**THE DATA**:
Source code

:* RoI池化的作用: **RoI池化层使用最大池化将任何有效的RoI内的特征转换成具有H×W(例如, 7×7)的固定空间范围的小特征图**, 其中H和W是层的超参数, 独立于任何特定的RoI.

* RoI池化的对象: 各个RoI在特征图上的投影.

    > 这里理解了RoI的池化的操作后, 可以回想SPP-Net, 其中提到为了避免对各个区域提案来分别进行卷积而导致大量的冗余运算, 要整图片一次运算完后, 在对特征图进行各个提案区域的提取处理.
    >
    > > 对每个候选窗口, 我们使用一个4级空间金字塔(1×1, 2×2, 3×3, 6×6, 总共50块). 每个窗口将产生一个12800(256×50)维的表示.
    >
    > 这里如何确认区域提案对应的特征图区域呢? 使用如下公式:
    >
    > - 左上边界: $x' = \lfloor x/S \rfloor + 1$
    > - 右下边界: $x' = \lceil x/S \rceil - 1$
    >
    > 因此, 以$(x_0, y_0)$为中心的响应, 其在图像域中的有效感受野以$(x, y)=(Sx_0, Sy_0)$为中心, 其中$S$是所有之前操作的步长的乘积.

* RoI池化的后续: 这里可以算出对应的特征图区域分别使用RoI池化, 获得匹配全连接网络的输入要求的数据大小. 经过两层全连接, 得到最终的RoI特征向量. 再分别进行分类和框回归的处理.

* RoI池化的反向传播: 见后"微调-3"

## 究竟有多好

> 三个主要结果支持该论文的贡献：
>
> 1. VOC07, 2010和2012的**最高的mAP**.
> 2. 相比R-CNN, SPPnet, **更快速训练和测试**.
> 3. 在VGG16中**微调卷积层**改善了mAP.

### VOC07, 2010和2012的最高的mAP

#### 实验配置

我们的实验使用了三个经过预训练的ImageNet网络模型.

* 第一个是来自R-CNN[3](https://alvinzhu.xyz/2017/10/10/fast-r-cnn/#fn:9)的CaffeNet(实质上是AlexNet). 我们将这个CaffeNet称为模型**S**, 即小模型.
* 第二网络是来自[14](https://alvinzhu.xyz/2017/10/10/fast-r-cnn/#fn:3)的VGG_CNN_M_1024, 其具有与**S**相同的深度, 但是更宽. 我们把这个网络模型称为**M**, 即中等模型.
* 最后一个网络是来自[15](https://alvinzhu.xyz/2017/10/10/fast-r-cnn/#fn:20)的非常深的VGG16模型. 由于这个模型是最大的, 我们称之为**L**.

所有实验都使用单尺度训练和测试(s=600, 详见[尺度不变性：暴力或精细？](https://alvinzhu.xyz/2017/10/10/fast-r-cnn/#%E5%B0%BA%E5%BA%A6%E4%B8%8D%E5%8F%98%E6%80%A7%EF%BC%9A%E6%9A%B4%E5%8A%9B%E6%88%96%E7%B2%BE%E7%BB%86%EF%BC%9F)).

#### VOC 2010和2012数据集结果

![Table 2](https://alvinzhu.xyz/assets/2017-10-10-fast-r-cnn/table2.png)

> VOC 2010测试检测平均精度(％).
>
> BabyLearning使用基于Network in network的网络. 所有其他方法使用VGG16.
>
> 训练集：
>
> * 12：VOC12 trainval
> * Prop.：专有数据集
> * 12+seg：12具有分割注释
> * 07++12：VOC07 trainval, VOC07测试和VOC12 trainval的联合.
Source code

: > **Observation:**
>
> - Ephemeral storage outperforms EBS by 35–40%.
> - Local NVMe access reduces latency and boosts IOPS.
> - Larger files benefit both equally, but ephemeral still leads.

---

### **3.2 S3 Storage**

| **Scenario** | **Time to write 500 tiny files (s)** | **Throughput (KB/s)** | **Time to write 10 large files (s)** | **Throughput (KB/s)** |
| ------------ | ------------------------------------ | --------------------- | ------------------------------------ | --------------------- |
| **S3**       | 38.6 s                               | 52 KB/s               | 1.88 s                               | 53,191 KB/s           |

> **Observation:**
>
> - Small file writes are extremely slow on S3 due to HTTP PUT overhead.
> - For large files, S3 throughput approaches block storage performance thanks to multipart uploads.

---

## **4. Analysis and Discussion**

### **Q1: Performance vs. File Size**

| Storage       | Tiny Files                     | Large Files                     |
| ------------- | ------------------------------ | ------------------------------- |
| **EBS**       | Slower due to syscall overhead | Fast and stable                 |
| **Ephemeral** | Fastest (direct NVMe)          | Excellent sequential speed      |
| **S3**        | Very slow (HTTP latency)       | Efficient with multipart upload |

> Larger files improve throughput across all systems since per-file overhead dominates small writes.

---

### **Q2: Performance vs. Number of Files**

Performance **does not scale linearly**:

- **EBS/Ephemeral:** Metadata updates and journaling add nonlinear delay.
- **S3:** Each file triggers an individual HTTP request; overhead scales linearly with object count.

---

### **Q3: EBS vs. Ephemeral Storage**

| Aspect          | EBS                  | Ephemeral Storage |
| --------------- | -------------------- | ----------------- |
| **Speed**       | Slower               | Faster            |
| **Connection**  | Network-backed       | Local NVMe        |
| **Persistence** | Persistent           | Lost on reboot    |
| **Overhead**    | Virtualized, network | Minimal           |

**JOB ITEM**:
Reproduce the source text of every row above character for character, keeping each row's line breaks, symbols, and formatting unchanged.

**EXERCISE SOLUTION**:
Source code

:* RoI池化的作用: **RoI池化层使用最大池化将任何有效的RoI内的特征转换成具有H×W(例如, 7×7)的固定空间范围的小特征图**, 其中H和W是层的超参数, 独立于任何特定的RoI.

* RoI池化的对象: 各个RoI在特征图上的投影.

    > 这里理解了RoI的池化的操作后, 可以回想SPP-Net, 其中提到为了避免对各个区域提案来分别进行卷积而导致大量的冗余运算, 要整图片一次运算完后, 在对特征图进行各个提案区域的提取处理.
    >
    > > 对每个候选窗口, 我们使用一个4级空间金字塔(1×1, 2×2, 3×3, 6×6, 总共50块). 每个窗口将产生一个12800(256×50)维的表示.
    >
    > 这里如何确认区域提案对应的特征图区域呢? 使用如下公式:
    >
    > - 左上边界: $x' = \lfloor x/S \rfloor + 1$
    > - 右下边界: $x' = \lceil x/S \rceil - 1$
    >
    > 因此, 以$(x_0, y_0)$为中心的响应, 其在图像域中的有效感受野以$(x, y)=(Sx_0, Sy_0)$为中心, 其中$S$是所有之前操作的步长的乘积.

* RoI池化的后续: 这里可以算出对应的特征图区域分别使用RoI池化, 获得匹配全连接网络的输入要求的数据大小. 经过两层全连接, 得到最终的RoI特征向量. 再分别进行分类和框回归的处理.

* RoI池化的反向传播: 见后"微调-3"

## 究竟有多好

> 三个主要结果支持该论文的贡献：
>
> 1. VOC07, 2010和2012的**最高的mAP**.
> 2. 相比R-CNN, SPPnet, **更快速训练和测试**.
> 3. 在VGG16中**微调卷积层**改善了mAP.

### VOC07, 2010和2012的最高的mAP

#### 实验配置

我们的实验使用了三个经过预训练的ImageNet网络模型.

* 第一个是来自R-CNN[3](https://alvinzhu.xyz/2017/10/10/fast-r-cnn/#fn:9)的CaffeNet(实质上是AlexNet). 我们将这个CaffeNet称为模型**S**, 即小模型.
* 第二网络是来自[14](https://alvinzhu.xyz/2017/10/10/fast-r-cnn/#fn:3)的VGG_CNN_M_1024, 其具有与**S**相同的深度, 但是更宽. 我们把这个网络模型称为**M**, 即中等模型.
* 最后一个网络是来自[15](https://alvinzhu.xyz/2017/10/10/fast-r-cnn/#fn:20)的非常深的VGG16模型. 由于这个模型是最大的, 我们称之为**L**.

所有实验都使用单尺度训练和测试(s=600, 详见[尺度不变性：暴力或精细？](https://alvinzhu.xyz/2017/10/10/fast-r-cnn/#%E5%B0%BA%E5%BA%A6%E4%B8%8D%E5%8F%98%E6%80%A7%EF%BC%9A%E6%9A%B4%E5%8A%9B%E6%88%96%E7%B2%BE%E7%BB%86%EF%BC%9F)).

#### VOC 2010和2012数据集结果

![Table 2](https://alvinzhu.xyz/assets/2017-10-10-fast-r-cnn/table2.png)

> VOC 2010测试检测平均精度(％).
>
> BabyLearning使用基于Network in network的网络. 所有其他方法使用VGG16.
>
> 训练集：
>
> * 12：VOC12 trainval
> * Prop.：专有数据集
> * 12+seg：12具有分割注释
> * 07++12：VOC07 trainval, VOC07测试和VOC12 trainval的联合.
Source code

: > **Observation:**
>
> - Ephemeral storage outperforms EBS by 35–40%.
> - Local NVMe access reduces latency and boosts IOPS.
> - Larger files benefit both equally, but ephemeral still leads.

---

### **3.2 S3 Storage**

| **Scenario** | **Time to write 500 tiny files (s)** | **Throughput (KB/s)** | **Time to write 10 large files (s)** | **Throughput (KB/s)** |
| ------------ | ------------------------------------ | --------------------- | ------------------------------------ | --------------------- |
| **S3**       | 38.6 s                               | 52 KB/s               | 1.88 s                               | 53,191 KB/s           |

> **Observation:**
>
> - Small file writes are extremely slow on S3 due to HTTP PUT overhead.
> - For large files, S3 throughput approaches block storage performance thanks to multipart uploads.

---

## **4. Analysis and Discussion**

### **Q1: Performance vs. File Size**

| Storage       | Tiny Files                     | Large Files                     |
| ------------- | ------------------------------ | ------------------------------- |
| **EBS**       | Slower due to syscall overhead | Fast and stable                 |
| **Ephemeral** | Fastest (direct NVMe)          | Excellent sequential speed      |
| **S3**        | Very slow (HTTP latency)       | Efficient with multipart upload |

> Larger files improve throughput across all systems since per-file overhead dominates small writes.

---

### **Q2: Performance vs. Number of Files**

Performance **does not scale linearly**:

- **EBS/Ephemeral:** Metadata updates and journaling add nonlinear delay.
- **S3:** Each file triggers an individual HTTP request; overhead scales linearly with object count.

---

### **Q3: EBS vs. Ephemeral Storage**

| Aspect          | EBS                  | Ephemeral Storage |
| --------------- | -------------------- | ----------------- |
| **Speed**       | Slower               | Faster            |
| **Connection**  | Network-backed       | Local NVMe        |
| **Persistence** | Persistent           | Lost on reboot    |
| **Overhead**    | Virtualized, network | Minimal           |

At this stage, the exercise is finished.